What the task requires: Print the lines that start the entries and continue through the one holding "hàng TBYT, thông", please, exactly and with the pictures omitted.

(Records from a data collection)
- - - - - - -
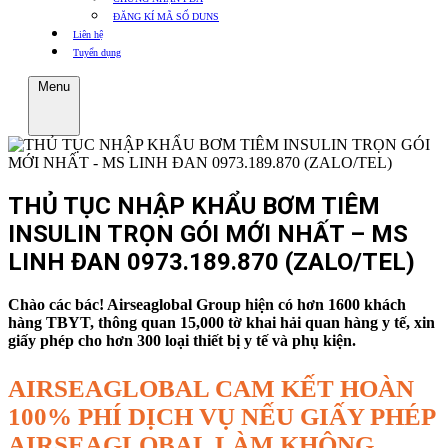
ĐĂNG KÍ MÃ SỐ DUNS
Liên hệ
Tuyển dụng
Menu
THỦ TỤC NHẬP KHẨU BƠM TIÊM
INSULIN TRỌN GÓI MỚI NHẤT – MS
LINH ĐAN 0973.189.870 (ZALO/TEL)
Chào các bác! Airseaglobal Group hiện có hơn 1600 khách
hàng TBYT, thông quan 15,000 tờ khai hải quan hàng y tế, xin
giấy phép cho hơn 300 loại thiết bị y tế và phụ kiện.
AIRSEAGLOBAL CAM KẾT HOÀN
100% PHÍ DỊCH VỤ NẾU GIẤY PHÉP
AIRSEAGLOBAL LÀM KHÔNG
- - - - - - -
Task output:
ĐĂNG KÍ MÃ SỐ DUNS
Liên hệ
Tuyển dụng
Menu
THỦ TỤC NHẬP KHẨU BƠM TIÊM
INSULIN TRỌN GÓI MỚI NHẤT – MS
LINH ĐAN 0973.189.870 (ZALO/TEL)
Chào các bác! Airseaglobal Group hiện có hơn 1600 khách
hàng TBYT, thông quan 15,000 tờ khai hải quan hàng y tế, xin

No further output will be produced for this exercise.